Isaiah 9:2-7 Titus 2:11-14 Luke 2:1-14
Once upon a time there was “a land of deep darkness”. In fact, it was more like an empire spread over all over the world as we humans know it. Under the “yoke of its burden”, “the rod of the oppressor”, under “the boot of the trampling warrior”, to use the prophet Isaiah's phrases, everyone suffered. All people “walked in darkness”. Many resigned themselves to this, all were compromised one way or another, some even collaborated – more and more as the time passed in fact, as it became increasingly more difficult to even imagine a different, alternative reality. There have always been good men and women, true, but they had to keep quiet under the rule of terror.

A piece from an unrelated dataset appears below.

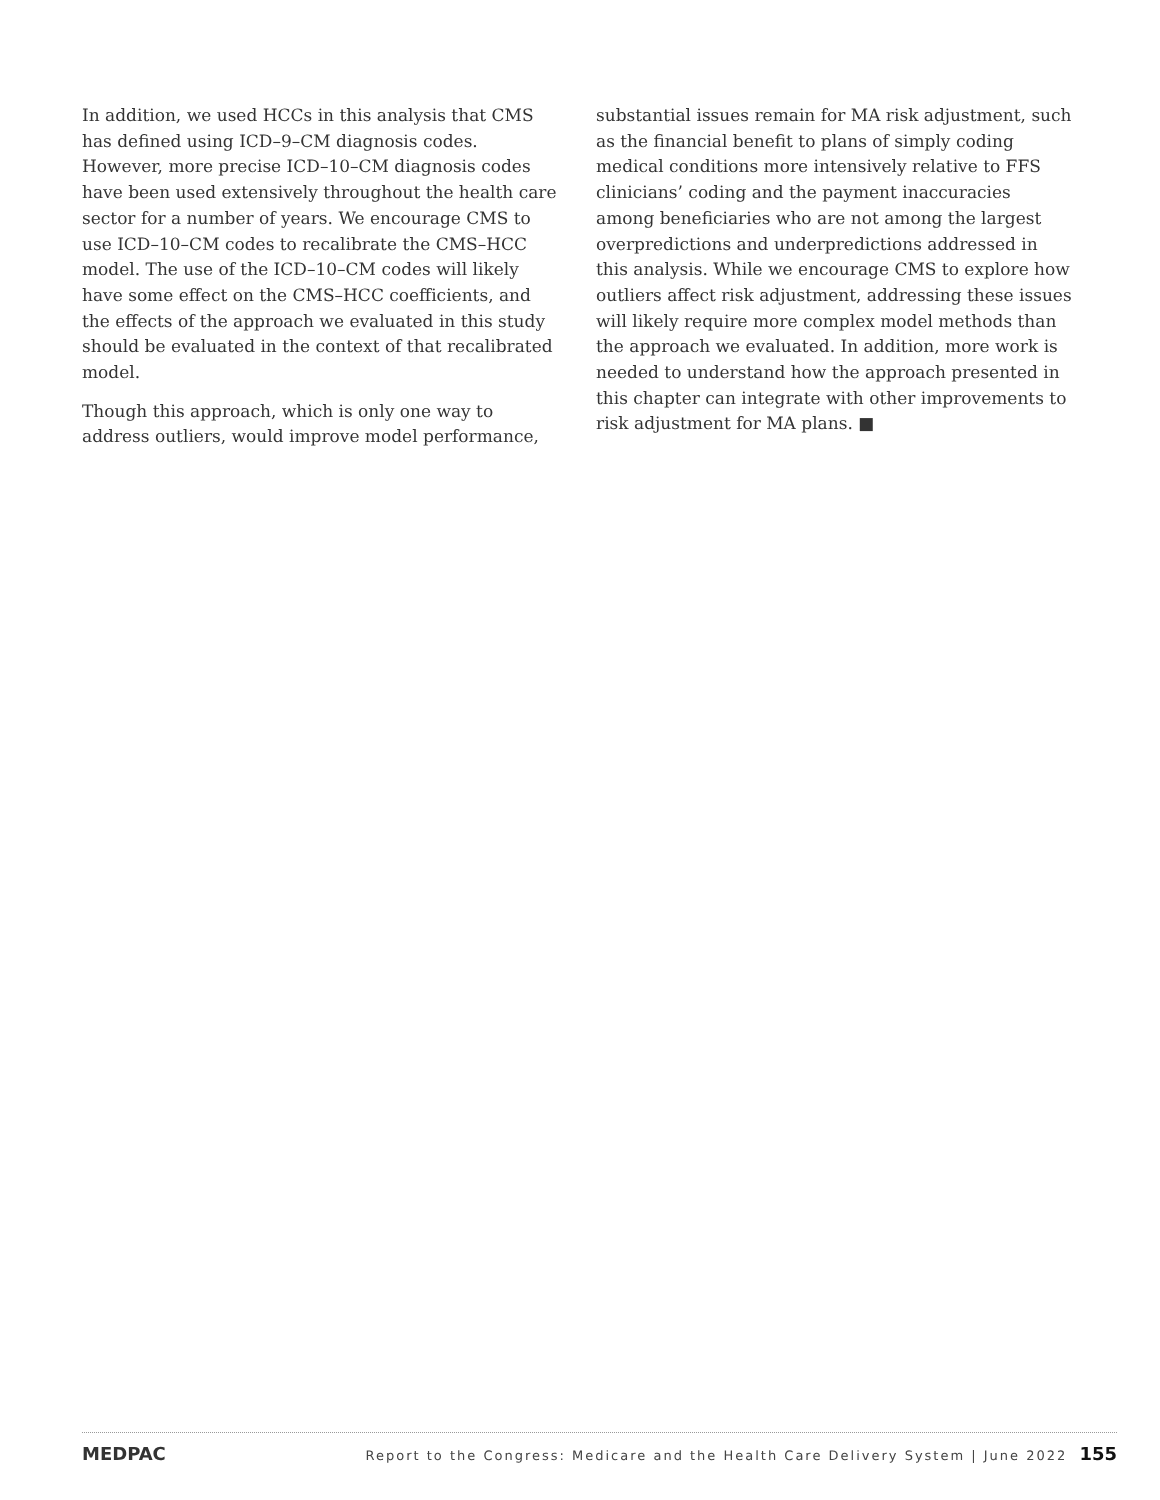In addition, we used HCCs in this analysis that CMS has defined using ICD–9–CM diagnosis codes. However, more precise ICD–10–CM diagnosis codes have been used extensively throughout the health care sector for a number of years. We encourage CMS to use ICD–10–CM codes to recalibrate the CMS–HCC model. The use of the ICD–10–CM codes will likely have some effect on the CMS–HCC coefficients, and the effects of the approach we evaluated in this study should be evaluated in the context of that recalibrated model.
Though this approach, which is only one way to address outliers, would improve model performance,
substantial issues remain for MA risk adjustment, such as the financial benefit to plans of simply coding medical conditions more intensively relative to FFS clinicians’ coding and the payment inaccuracies among beneficiaries who are not among the largest overpredictions and underpredictions addressed in this analysis. While we encourage CMS to explore how outliers affect risk adjustment, addressing these issues will likely require more complex model methods than the approach we evaluated. In addition, more work is needed to understand how the approach presented in this chapter can integrate with other improvements to risk adjustment for MA plans. ■
MEDPAC Report to the Congress: Medicare and the Health Care Delivery System | June 2022 155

The Promised Land was somewhat better off than the rest of the world, it enjoyed a limited independence from the Empire due to a string of direct interventions by the kingdom of light. Though darkness prevailed there too; yet some of the religious laws and customs were those of the kingdom of light, even if not many lived by them and hardly anyone took them to heart and let himself be transformed. Some holy men would arise there every now and then, and they inspired others to quiet resistance. But these prophets were like outspoken opposition leaders, they were like dissidents in authoritarian states. And they suffered accordingly, inevitably ended up being persecuted and killed under the repressive regime of darkness. Though there has never been any doubt that light would prevail in the end, for a very long time it looked like the empire of darkness would take the entire human race with itself at its final downfall. The agents of the regime, however, never succeeded in completely extinguishing hope. One day the kingdom of light would launch a mission to save us from this sinking ship, a Saviour would come and turn things around. Good people in the Promised Land kept praying and looking for signs.
The first real breakthrough came some years before the event we are celebrating today. A spy was planted in the kingdom of darkness. Like every good spy, this one also absolutely did not look the part. Her name was Mary: she seemed like a perfectly ordinary girl from a poor family. The disguise was perfect, “a chestnut in its bur”, as one of the later theologians put it, speaking of her Immaculate Conception – thorns and spikes on the outside, that is, a normal human body, but on the inside purity unseen since the creation of Adam and Eve, a soul full of God's grace. The agents of darkness paid no attention to her, preoccupied as they were with the upper echelons, with emperors and senators. In fact, the secret was so well-kept that Mary herself had not fully realized what she was being trained and prepared for, until a messenger from the other side arrived one day and enlightened her. Suddenly everything fell into place, suddenly it all made sense, the various movements of her heart and all the thoughts and observations about the reality of living in perpetual darkness. And she said yes.
Immediately, close on the heels of the messenger, and of Mary's yes, Light itself then came over her. And she became pregnant with the Saviour. Some nine months later, while she and her husband were in a town called Bethlehem, summoned there by the oppressive bureaucracy of the empire, “the time came for her to give birth. And she gave birth to her firstborn son and wrapped him in swaddling clothes and laid him in a manger, because there was no place for them in the inn.” And so began the mission to save us, so that we may be spared the fate of the kingdom of darkness when it falls. Light itself appeared right in the midst of the evil empire, shining through the body of this little Child, unsuppressible from now on, spreading like wildfire. From there it would jump from one human heart to another like a spark. The kingdom of darkness would not only be defeated at the end of times, but it would also be robbed of us who had been its slaves. Another uprising has begun, but this time, under this newly born Saviour King, the fighting is joyful, full of hope. Those fallen in battle with the light in their hearts, are collected from the battlefields by the messengers of light and carried away to safety. And now, all over the world, apart from individual hearts secretly on fire with love for the King and for his Mother Mary who brought Him forth, there are places like this monastery, pockets of resistance, liberated enclaves, communities and families, all united in a vast underground network called the Church.
If this seems like a fairy tale to you, fair enough. If it looks like an idea for a dystopian Science Fiction novel, then that's probably because I'm reading a well-known novel of this sort at the moment. Plus, I was born and spent the first ten years of my life on the other side of the Iron Curtain, when it still existed. When I talk about the lack of hope, about oppressive regimes, I know what I'm talking about: it comes naturally to me. Someone else would tell you the same story in a different way, set in a major key perhaps, while I'm always wallowing around F flat somewhere. All these stories sound like fairy tales, beginning with Scripture itself: but they are in fact truer than what we call life; there's more reality to them than to what we are looking at with our own eyes. We speak and sing of Christmas the way we do, not because it's fiction but, on the contrary, because the reality of it is so profound, so beyond us, that we are thrown back at this fairy tale language. The King was born of the Virgin Mary today! We have seen a great light. Let us come closer to the Child to bathe in His light, to catch the divine fire from Him.